Complete the following:
a) Rewrite the surf rod thread starting with "I am a terrible, terrible" and going on through "effect I understand.", replacing "sandbar" with "reef".
b) Please list the usernames of everyone who posts in the surf rod thread.
c) In the surf rod thread, which reel does daylate call very good at a very reasonable price?

-- start of Given passage --

# Type of surf fishing rods



## holicori (Dec 26, 2012)

In laws just bought a house near the beach and want to get back into surf fishing. 

I am a terrible, terrible fisherman and 80% of time I just come home empty handed. So, that sums up how knowledgeable I am. 

Looking to get some surf fishing rods as that will be 90% of the fishing we do now. My bigger red/cobia rods just aren't cutting it. I can't get my bait out past the first sandbar and too cold to really walk out right now. 

What do I need to look for in a surf rod? Right now I would think distance is the most important. There beach where my inlaws live, to get past the first sandbar is really quite a ways out there. Is it as simple as just the longer the rod the further it will cast? Obviously things like braid/mono will have an effect I understand. 

Will there be a limit to how much weight I can throw with longer rods? 

How important is it to have a lighter rod to see the action of the fish bites/nibbles? (mostly pompano). 

Will I also be able to throw top water lures like gotchas for spanish with such a long pole?

What size line would you use? Safe to assume I should use braid right? 

Appreciate the feedback.


----------



## daylate (Feb 22, 2012)

Long spinning rods with guides made for distance with braid. Unfortunately, I am not aware of any that are not expensive. The lighter the better. St Croix Mojo is about the least expensive I know of. St Croix Avid is the best I have personally used with Temple Fork (TFO) Tactical Surf a close second. You can get a TFO 12' Tactical rated for 6 to 10 oz weights for $300.00. As for reels, any of the "longcast" ones will get you there. Tica Sceptre GX5000 is a very good reel at a very reasonable price. You can get them for $65.00 on amazon.


----------



## holicori (Dec 26, 2012)

Dang, is it normal to throw 6 to 10 oz weights out into the surf? 

Can you explain what you mean by the long cast guides? Just mean the eyes that are big and open?

Sent from my GM1917 using Tapatalk


----------



## daylate (Feb 22, 2012)

Well, I fish for pompano in the surf and since the rougher the better, yes, it is normal for me to throw 6 to 10 oz weights. Fuji has several "concept" guides developed for distance casting with braid. Some of them have small collector (first) guides and some are larger. The guides on these rods are an example: Temple Fork Tactical Series Surf Rods


----------



## Joraca (Dec 29, 2007)

I like spinning rods with big eyes from the Outcast sale. 10-12'. I have a 15' and it keeps the line out of the waves better, but it seems clumsy to cast. It also seems to require 5 oz of lead to load the rod. I use a mono shock leader of 10# test for every oz of lead to avoid breakoffs while casting if I am using a light main line. I think 7-8 foot rods are fine for working the first trough and that is where the fish are sometimes.


----------



## holicori (Dec 26, 2012)

Joraca said:


> I like spinning rods with big eyes from the Outcast sale. 10-12'. I have a 15' and it keeps the line out of the waves better, but it seems clumsy to cast. It also seems to require 5 oz of lead to load the rod. I use a mono shock leader of 10# test for every oz of lead to avoid breakoffs while casting if I am using a light main line. I think 7-8 foot rods are fine for working the first trough and that is where the fish are sometimes.


Do you think the 15' cast further than the 12'?

-- end of Given passage --
-- start of Record set --

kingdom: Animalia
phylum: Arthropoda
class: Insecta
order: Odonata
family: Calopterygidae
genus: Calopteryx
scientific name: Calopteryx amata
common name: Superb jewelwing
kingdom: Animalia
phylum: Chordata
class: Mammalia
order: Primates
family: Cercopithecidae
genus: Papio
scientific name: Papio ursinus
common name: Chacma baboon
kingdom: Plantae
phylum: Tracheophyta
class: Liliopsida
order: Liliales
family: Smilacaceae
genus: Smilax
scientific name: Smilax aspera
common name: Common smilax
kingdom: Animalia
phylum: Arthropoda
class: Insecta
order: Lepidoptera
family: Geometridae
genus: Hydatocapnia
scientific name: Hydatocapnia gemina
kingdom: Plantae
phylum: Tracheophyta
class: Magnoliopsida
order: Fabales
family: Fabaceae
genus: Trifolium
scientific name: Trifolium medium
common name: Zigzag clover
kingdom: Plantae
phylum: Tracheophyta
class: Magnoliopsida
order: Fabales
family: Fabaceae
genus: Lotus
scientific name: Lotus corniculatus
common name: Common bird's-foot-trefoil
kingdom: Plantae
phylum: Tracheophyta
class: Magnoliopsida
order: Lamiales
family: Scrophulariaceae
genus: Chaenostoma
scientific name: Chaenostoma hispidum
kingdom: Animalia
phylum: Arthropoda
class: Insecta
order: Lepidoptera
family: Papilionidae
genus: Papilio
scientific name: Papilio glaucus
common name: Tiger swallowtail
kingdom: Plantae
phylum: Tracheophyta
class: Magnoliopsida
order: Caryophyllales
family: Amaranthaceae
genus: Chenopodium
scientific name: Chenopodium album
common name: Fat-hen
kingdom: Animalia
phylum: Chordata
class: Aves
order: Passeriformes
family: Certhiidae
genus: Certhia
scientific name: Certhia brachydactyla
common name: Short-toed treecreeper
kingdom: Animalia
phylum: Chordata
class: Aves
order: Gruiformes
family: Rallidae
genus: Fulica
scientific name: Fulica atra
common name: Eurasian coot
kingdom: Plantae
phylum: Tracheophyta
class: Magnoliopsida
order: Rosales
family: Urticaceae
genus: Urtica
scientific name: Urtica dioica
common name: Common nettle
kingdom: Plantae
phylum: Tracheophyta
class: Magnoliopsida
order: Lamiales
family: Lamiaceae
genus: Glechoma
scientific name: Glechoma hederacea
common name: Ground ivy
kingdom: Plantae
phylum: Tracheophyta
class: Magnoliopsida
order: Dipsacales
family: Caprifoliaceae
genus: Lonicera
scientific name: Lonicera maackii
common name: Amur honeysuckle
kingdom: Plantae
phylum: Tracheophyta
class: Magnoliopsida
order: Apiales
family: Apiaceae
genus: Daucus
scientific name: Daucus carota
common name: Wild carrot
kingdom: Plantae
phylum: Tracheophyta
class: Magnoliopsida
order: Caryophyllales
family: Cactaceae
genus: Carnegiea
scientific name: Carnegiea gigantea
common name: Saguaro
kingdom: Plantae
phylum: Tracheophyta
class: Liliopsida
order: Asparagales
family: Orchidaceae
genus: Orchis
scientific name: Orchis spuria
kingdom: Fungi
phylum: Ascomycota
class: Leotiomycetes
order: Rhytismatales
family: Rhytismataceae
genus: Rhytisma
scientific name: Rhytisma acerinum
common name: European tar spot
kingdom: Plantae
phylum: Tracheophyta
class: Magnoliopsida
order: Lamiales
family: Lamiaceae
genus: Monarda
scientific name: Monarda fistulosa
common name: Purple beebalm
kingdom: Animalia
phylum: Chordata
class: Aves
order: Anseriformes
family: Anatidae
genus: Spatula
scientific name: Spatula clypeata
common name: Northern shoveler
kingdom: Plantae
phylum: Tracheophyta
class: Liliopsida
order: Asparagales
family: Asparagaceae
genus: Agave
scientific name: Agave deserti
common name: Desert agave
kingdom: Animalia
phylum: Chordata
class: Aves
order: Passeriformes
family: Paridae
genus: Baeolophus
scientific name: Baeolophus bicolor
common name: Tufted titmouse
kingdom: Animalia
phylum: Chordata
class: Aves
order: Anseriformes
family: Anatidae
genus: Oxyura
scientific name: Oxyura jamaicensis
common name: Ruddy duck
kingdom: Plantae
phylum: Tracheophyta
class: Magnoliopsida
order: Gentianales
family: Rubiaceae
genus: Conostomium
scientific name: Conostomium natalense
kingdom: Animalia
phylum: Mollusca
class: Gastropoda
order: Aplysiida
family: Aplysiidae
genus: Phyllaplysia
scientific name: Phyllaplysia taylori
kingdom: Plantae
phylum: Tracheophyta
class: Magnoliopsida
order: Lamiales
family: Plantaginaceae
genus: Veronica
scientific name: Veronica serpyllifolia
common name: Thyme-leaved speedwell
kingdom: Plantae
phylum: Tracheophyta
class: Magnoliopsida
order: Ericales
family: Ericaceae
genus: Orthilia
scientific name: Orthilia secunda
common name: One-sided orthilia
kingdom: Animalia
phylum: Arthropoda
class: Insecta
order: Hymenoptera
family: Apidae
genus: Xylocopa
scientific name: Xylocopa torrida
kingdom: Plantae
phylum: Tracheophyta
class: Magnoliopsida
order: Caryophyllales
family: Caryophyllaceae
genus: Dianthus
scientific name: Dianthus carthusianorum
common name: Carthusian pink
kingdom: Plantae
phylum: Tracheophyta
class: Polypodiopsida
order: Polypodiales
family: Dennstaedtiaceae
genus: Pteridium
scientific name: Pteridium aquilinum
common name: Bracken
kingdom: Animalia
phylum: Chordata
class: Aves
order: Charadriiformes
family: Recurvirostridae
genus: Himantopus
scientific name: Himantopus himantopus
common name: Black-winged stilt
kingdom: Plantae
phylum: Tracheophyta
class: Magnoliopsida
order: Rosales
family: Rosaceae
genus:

-- end of Record set --

Problem solutions:
a)
I am a terrible, terrible fisherman and 80% of time I just come home empty handed. So, that sums up how knowledgeable I am. 

Looking to get some surf fishing rods as that will be 90% of the fishing we do now. My bigger red/cobia rods just aren't cutting it. I can't get my bait out past the first reef and too cold to really walk out right now. 

What do I need to look for in a surf rod? Right now I would think distance is the most important. There beach where my inlaws live, to get past the first reef is really quite a ways out there. Is it as simple as just the longer the rod the further it will cast? Obviously things like braid/mono will have an effect I understand.

b) holicori, daylate, Joraca

c) The Tica Sceptre GX5000.